Der 16. Oktober 2000. Eine Frau mit schicker Fönfrisur, großem Blumenstrauß und einem etwas schüchternen Blick hat ihr Ziel erreicht: den Chefsessel im Landratsamt. Nichts hatte darauf hingedeutet, dass Tamara Bischof heute vor 20 Jahren ihren ersten Arbeitstag als Landrätin haben würde. Zu fest saß ihr Vorgänger Siegfried Naser im Sessel, zu viele Jahre hatte er noch vor sich, zu sehr lebte er das Amt auch nach 16 Jahren noch. Bis sich die Ereignisse überschlugen und Großes passierte: Der Amtsinhaber zog sich freiwillig aus der Kreispolitik zurück.
Das lag an einem unfassbaren Angebot: Der 49-jährige Sommeracher erhielt die Chance, Geschäftsführender Präsident des Bayerischen Sparkassenverbandes zu werden. Was dann auch ziemlich schnell passierte: Der Kitzinger Landrat nahm seinen Jahresurlaub, um danach ab dem 1. Oktober die Strategie für die größte Finanzgruppe Bayerns zu übernehmen. Diese hat mit ihrem Verbandspartner Landesbank, wo Naser zum 1. Oktober auch den Verwaltungsratsvorsitz übernahm, die damals stolze jährliche Bilanz-Summe von 800 Milliarden Mark. Während Naser in diesem Amt nicht glücklich werden soll, weil er sich einige Jahre später durch die Misere der Bayerischen Landesbank im größten Finanzskandal im Freistaat wiederfand, geht ihr Stern nun so richtig auf: Tamara Bischof startete eine Ära als Landrätin.
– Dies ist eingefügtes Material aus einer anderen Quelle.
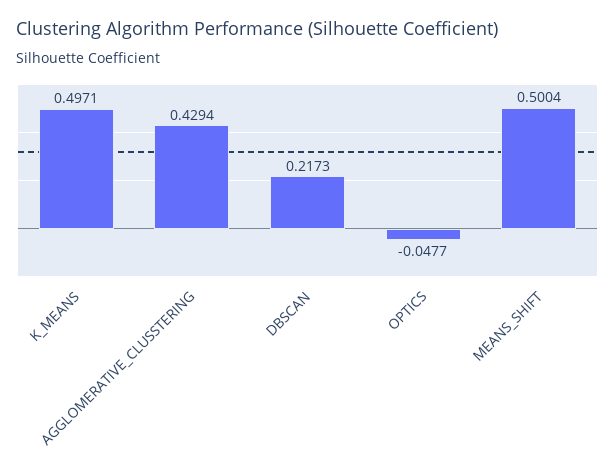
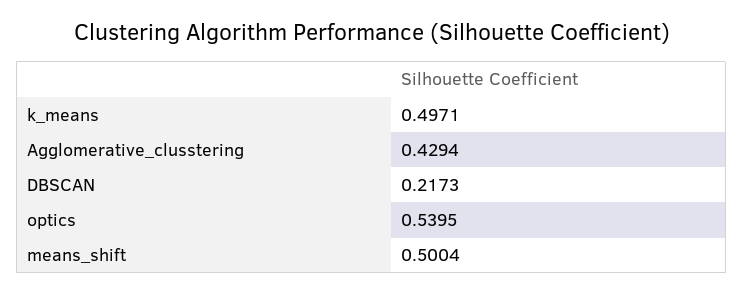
  {
    "K_MEANS": 0.4971,
    "AGGLOMERATIVE_CLUSSTERING": 0.4294,
    "DBSCAN": 0.2173,
-   "OPTICS": -0.0477,
+   "OPTICS": 0.5395,
    "MEANS_SHIFT": 0.5004
  }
Nominierung in der Turnhalle
Startpunkt für die neue Karriere von Tamara Bischof war Mitte Juni 2000 ein eher profaner Ort gewesen: die Turnhalle in Mainstockheim. Nominierungsversammlung der Freien Wähler. Über 99 Prozent der anwesenden Versammlungsteilnehmer, exakt 260 von 262, hatten den Namen der 37-jährigen Oberregierungsrätin auf den Stimmzettel geschrieben – Zustimmung satt für eine politische Newcomerin.
Zu ihrer Unterstützung mit dabei: Armin Grein, der im Jahr 1984 als Erster in Bayern den Bann brach und für die Freien Wähler den Landratssessel in Main-Spessart eroberte. Walter Hahn, Bürgermeister von Wiesentheid und Kreisvorsitzender der Freien Wähler, hatte 1984 gegen Naser und die CSU den Kürzeren gezogen. Jetzt sollte es umgekehrt laufen: Die Freie-Wähler-Frau Tamara Bischof tritt gegen den CSU-Mann und Sulzfelder Bürgermeister Gerhard Schenkel an.
Seit 1994 im Landratsamt
Die Juristin war seit dem Jahr 1994 für Baurecht und Umweltschutz am Landratsamt zuständig. 1996 wurde sie zudem Nasers Vertreterin im Amt – das sollte sich als unschätzbarer Vorteil erweisen. Mit 37 Jahren fuhr sie bei der Wahl am 15. Oktober aus dem Stand 59,2 Prozent der Wählerstimmen ein, unterstützt von SPD und den Grünen. Gerhard Schenkel kam auf 40,8 Prozent. Tamara Bischof lag in 28 der 31 Städte und Gemeinden im Landkreis vorne.
Einen Tag nach der Wahl. Die Frau mit schicker Fönfrisur, großem Blumenstrauß und einem etwas schüchternen Blick legt los. Ohne Pufferzeit springt sie sofort ins kalte Wasser des Dienst-Alltags. Das ehemalige Naser-Büro mit den hellen Möbeln und den hellen Wänden übernimmt sie wie es ist. Weitere Blumensträuße treffen ein, außerdem gut 500 Glückwunsch-Briefe und E-Mails. Zwei Wochen später, am 6. November, wird die neue Amtsinhaberin im Kreistag vereidigt. In Kitzingen hat die Ära von "Frau Landrätin" begonnen.